* Exercise set:
A) In the Christian Science nursing text, quote the passage that begins at the words "Here's one shining" and stops after "Christian Science nurse.".
B) Answer these questions from the Christian Science nursing text:
(i) On what page of the Manual of The Mother Church does the By-Law "Christian Science Nurse" appear?
(ii) In what year was Carolyn Hill's mother burned?
(iii) According to the quotation from Science and Health, what does it take courage to do?

* Text passage:
-- Opening Marker --
THE BY-LAW "CHRISTIAN SCIENCE NURSE" in the Manual of The Mother Church (p. 49) opens with the words "A member of The Mother Church . . ." So the story of Christian Science nursing is really a story of individuals—men and women whose faithful lives illustrate the wisdom and authority of the By-Law Mary Baker Eddy introduced 100 years ago.
Here's one shining example: Carolyn Hill, of Silver Spring, Maryland, tells the story of when her mother, at the age of seven, was severely burned. At the time, in 1917, her mom had stepped out of the bathtub one evening and sat on a hot steam radiator, badly burning herself. Carolyn's grandmother, the manager of the Oakland, California, apartment building where they lived, remembered that one of the tenants was a nurse. She sent her son upstairs to ask this nurse to come right away. What she didn't realize was that this neighbor was a Christian Science nurse, meaning that first and foremost, she was prepared to demonstrate her understanding of Christian Science. According to Carolyn's mother, when the Christian Science nurse arrived there was such a sense of love in the room, that her mother was immediately healed. Today, Carolyn is a Christian Science nurse.
"It requires courage to utter truth . . ." (Science and Health, p. 97), and no one needs to utter truth more steadfastly or earnestly than one who confronts head-on vivid pictures of illness and urgency. One of the most courageous things Christian Science nurses have done over the decades is to insist, in the face of an increasingly insistent medical establishment, that the sick can be healed without material remedies and that they can be nursed without adopting medical theories and practices. There is a way to nurse based on spiritually scientific principles. This nursing method involves spiritual wisdom and discernment. And it supports spiritual healing, where material approaches would undermine it.
-- Closing Marker --
* Dataset content:
-- Opening Marker --
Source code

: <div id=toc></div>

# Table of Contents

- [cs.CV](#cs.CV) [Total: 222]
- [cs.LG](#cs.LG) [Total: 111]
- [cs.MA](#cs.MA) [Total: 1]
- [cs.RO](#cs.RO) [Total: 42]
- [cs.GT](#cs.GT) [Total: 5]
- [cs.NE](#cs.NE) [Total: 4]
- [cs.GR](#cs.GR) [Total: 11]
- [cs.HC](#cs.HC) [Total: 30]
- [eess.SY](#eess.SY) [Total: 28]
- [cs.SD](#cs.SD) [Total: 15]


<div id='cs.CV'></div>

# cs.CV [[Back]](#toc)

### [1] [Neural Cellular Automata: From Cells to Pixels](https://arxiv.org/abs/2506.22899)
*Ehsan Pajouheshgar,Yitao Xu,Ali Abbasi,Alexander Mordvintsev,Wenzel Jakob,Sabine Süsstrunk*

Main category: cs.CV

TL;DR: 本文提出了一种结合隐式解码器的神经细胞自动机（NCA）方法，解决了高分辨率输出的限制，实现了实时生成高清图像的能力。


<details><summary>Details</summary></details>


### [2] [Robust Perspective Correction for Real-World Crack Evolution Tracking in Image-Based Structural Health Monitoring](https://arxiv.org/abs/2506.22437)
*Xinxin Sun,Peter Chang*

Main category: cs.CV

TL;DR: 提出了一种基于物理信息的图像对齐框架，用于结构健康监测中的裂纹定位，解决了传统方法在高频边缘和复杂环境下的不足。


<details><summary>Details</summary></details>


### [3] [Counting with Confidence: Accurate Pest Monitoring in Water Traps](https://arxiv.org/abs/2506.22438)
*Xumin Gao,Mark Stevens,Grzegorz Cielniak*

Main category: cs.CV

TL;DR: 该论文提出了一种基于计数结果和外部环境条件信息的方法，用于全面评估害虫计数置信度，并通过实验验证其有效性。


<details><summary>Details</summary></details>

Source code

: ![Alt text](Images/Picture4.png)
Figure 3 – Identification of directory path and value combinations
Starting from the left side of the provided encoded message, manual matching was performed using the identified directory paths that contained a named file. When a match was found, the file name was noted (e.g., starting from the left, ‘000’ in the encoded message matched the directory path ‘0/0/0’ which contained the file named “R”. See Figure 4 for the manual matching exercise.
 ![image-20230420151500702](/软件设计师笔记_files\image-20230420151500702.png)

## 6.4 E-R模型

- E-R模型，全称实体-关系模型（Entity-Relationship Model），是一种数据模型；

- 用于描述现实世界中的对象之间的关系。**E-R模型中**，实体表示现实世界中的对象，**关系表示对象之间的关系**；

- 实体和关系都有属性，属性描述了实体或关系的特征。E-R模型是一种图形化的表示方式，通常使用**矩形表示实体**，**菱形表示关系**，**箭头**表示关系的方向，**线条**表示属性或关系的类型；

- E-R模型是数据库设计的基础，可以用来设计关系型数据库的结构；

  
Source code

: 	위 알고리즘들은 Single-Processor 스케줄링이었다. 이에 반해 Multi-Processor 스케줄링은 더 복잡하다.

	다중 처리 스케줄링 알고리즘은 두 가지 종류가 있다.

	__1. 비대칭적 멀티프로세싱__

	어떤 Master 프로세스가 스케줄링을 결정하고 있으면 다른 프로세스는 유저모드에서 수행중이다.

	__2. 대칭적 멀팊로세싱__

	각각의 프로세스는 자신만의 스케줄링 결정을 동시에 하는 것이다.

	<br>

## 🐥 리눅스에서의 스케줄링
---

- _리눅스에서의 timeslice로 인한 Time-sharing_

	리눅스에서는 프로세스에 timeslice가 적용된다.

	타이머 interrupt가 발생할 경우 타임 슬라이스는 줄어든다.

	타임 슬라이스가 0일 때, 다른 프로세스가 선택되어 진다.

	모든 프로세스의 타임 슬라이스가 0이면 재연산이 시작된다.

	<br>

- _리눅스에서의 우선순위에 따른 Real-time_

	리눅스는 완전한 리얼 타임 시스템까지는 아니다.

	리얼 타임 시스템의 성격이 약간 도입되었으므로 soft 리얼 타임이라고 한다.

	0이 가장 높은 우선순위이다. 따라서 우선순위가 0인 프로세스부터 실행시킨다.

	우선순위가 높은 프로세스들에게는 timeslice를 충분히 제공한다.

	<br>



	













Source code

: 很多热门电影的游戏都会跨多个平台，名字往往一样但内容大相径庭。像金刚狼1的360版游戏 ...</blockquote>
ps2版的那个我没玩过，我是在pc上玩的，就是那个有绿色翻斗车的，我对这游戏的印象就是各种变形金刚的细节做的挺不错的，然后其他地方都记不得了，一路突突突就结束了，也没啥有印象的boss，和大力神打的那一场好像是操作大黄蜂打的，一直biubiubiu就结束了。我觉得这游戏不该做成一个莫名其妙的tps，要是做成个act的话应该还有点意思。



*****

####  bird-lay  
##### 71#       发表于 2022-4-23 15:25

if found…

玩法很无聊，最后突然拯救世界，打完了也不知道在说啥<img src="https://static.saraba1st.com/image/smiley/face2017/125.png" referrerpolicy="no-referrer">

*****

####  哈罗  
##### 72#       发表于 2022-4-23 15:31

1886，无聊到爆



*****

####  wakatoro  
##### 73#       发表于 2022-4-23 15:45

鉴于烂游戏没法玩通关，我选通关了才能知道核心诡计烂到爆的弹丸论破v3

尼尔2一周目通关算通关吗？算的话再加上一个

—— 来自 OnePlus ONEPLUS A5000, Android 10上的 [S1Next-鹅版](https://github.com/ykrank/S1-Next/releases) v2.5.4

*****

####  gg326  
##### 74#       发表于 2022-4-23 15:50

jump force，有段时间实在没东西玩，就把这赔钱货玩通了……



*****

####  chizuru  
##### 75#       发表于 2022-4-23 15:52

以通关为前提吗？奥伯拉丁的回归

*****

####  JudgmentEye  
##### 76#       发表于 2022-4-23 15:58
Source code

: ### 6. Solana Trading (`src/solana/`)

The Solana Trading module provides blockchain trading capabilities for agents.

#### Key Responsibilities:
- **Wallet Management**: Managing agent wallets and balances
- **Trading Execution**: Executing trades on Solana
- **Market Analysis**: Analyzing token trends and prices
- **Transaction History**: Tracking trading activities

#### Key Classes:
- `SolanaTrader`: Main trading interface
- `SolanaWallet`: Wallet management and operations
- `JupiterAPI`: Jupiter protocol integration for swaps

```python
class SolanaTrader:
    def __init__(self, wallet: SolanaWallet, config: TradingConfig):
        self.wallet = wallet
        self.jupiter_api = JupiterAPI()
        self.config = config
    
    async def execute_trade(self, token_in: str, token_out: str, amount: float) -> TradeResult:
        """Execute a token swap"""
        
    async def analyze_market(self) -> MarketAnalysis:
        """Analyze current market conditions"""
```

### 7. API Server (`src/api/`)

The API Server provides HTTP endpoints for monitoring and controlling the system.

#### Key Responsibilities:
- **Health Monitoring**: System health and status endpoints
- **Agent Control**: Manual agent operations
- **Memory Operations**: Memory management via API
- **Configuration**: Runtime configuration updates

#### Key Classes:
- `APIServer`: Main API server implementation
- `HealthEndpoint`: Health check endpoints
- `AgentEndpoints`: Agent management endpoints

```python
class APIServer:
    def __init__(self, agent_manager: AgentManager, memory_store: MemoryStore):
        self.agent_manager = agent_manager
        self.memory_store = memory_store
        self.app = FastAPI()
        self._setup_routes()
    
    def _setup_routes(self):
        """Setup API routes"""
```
-- Closing Marker --
* Responses by item number:
A)
Here's one shining example: Carolyn Hill, of Silver Spring, Maryland, tells the story of when her mother, at the age of seven, was severely burned. At the time, in 1917, her mom had stepped out of the bathtub one evening and sat on a hot steam radiator, badly burning herself. Carolyn's grandmother, the manager of the Oakland, California, apartment building where they lived, remembered that one of the tenants was a nurse. She sent her son upstairs to ask this nurse to come right away. What she didn't realize was that this neighbor was a Christian Science nurse, meaning that first and foremost, she was prepared to demonstrate her understanding of Christian Science. According to Carolyn's mother, when the Christian Science nurse arrived there was such a sense of love in the room, that her mother was immediately healed. Today, Carolyn is a Christian Science nurse.

B)
(i) Page 49.
(ii) 1917.
(iii) To utter truth.